Even if every machine had a perfect hardware clock, synchronized clocks would still drift. Quartz crystals and oscillators are physical objects in a physical environment. They age. They respond to temperature. They simply do not stay exactly right forever.

NTP is the service that corrects them.

It runs on every production server, quietly doing its job that most engineers forget exists.

NTP periodically asks a trusted time server:

"What time is it, really?"

It measures how long the question and answer took to travel across the network, accounts for that delay, and then compares the answer to its own clock.

If your machine is 50 milliseconds ahead, NTP knows. Then it must decide how to fix it.

Two ways to correct time: Slewing and Stepping.

Normally, NTP uses slewing. It gradually speeds up or slows down your system clock - just a tiny bit -until it matches the real time.

From your application's perspective:

Time never jumps backward.

Time never jumps forward.

It just runs slightly faster or slower for a while.

A clock running at 110% speed for a few minutes to catch up is invisible to your code. Timeouts still fire. Logs stay ordered. Everything works.

This is the safe way to correct time.

But slewing has limits.

The kernel will not slew a clock by more than about 500 milliseconds by default. Why? Because fixing a large error by slewing would take too long. A clock that's 5 seconds slow would need to run at 110% speed for 50 seconds to catch up. That's 50 seconds of weirdness.

If the error is larger than ~500ms, NTP does something more drastic: it steps the clock.

That means instantly jumping forward or backward to the correct time.

// What happens during a step:
// 10:00:05.000 → (NTP says you're 200ms ahead) → 10:00:04.800
// Time just went backward 200ms in an instant.

▸ **Exercise prompt**
Reproduce the passage on NTP clock correction above in full, word for word.

▸ **Exercise data**
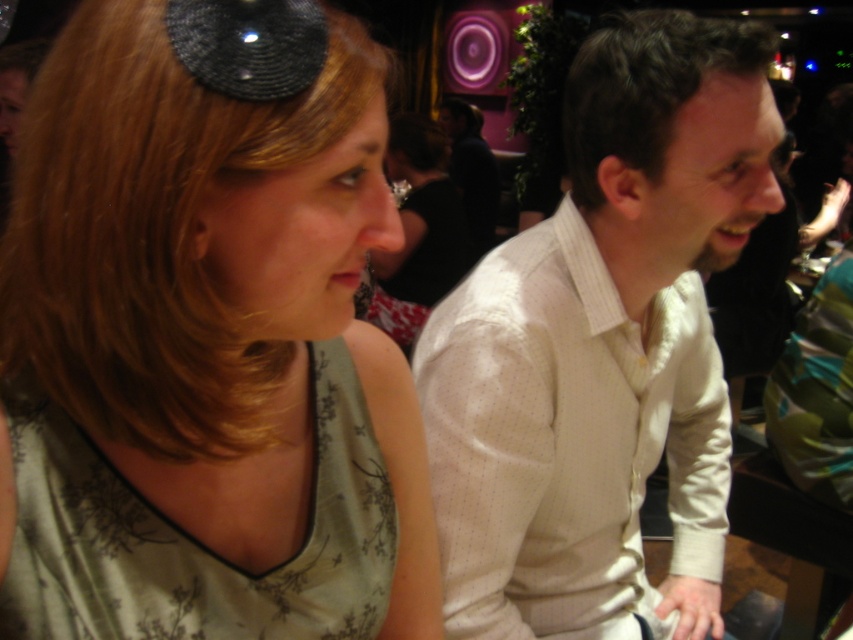
You are a fashion designer observing the image. You need to decide which item would require less fabric to produce between the white textured shirt at right and the matte black hair at center. Which one would it be?

The white textured shirt at right has a smaller size compared to matte black hair at center, so it would require less fabric to produce.

You are a photographer trying to capture a candid shot of two people sitting at a table. The two people are represented by the point at point (152, 502). You need to ensure that both subjects are fully visible in the frame. If your camera has a minimum focus distance of 20 inches, will you be able to capture both people clearly?

The two people represented by the point at point (152, 502) are 20.54 inches apart. Since the minimum focus distance is 20 inches, the camera can focus on both subjects as the distance between them is slightly beyond the minimum requirement.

▸ **Task output**
Even if every machine had a perfect hardware clock, synchronized clocks would still drift. Quartz crystals and oscillators are physical objects in a physical environment. They age. They respond to temperature. They simply do not stay exactly right forever.

NTP is the service that corrects them.

It runs on every production server, quietly doing its job that most engineers forget exists.

NTP periodically asks a trusted time server:

"What time is it, really?"

It measures how long the question and answer took to travel across the network, accounts for that delay, and then compares the answer to its own clock.

If your machine is 50 milliseconds ahead, NTP knows. Then it must decide how to fix it.

Two ways to correct time: Slewing and Stepping.

Normally, NTP uses slewing. It gradually speeds up or slows down your system clock - just a tiny bit -until it matches the real time.

From your application's perspective:

Time never jumps backward.

Time never jumps forward.

It just runs slightly faster or slower for a while.

A clock running at 110% speed for a few minutes to catch up is invisible to your code. Timeouts still fire. Logs stay ordered. Everything works.

This is the safe way to correct time.

But slewing has limits.

The kernel will not slew a clock by more than about 500 milliseconds by default. Why? Because fixing a large error by slewing would take too long. A clock that's 5 seconds slow would need to run at 110% speed for 50 seconds to catch up. That's 50 seconds of weirdness.

If the error is larger than ~500ms, NTP does something more drastic: it steps the clock.

That means instantly jumping forward or backward to the correct time.

// What happens during a step:
// 10:00:05.000 → (NTP says you're 200ms ahead) → 10:00:04.800
// Time just went backward 200ms in an instant.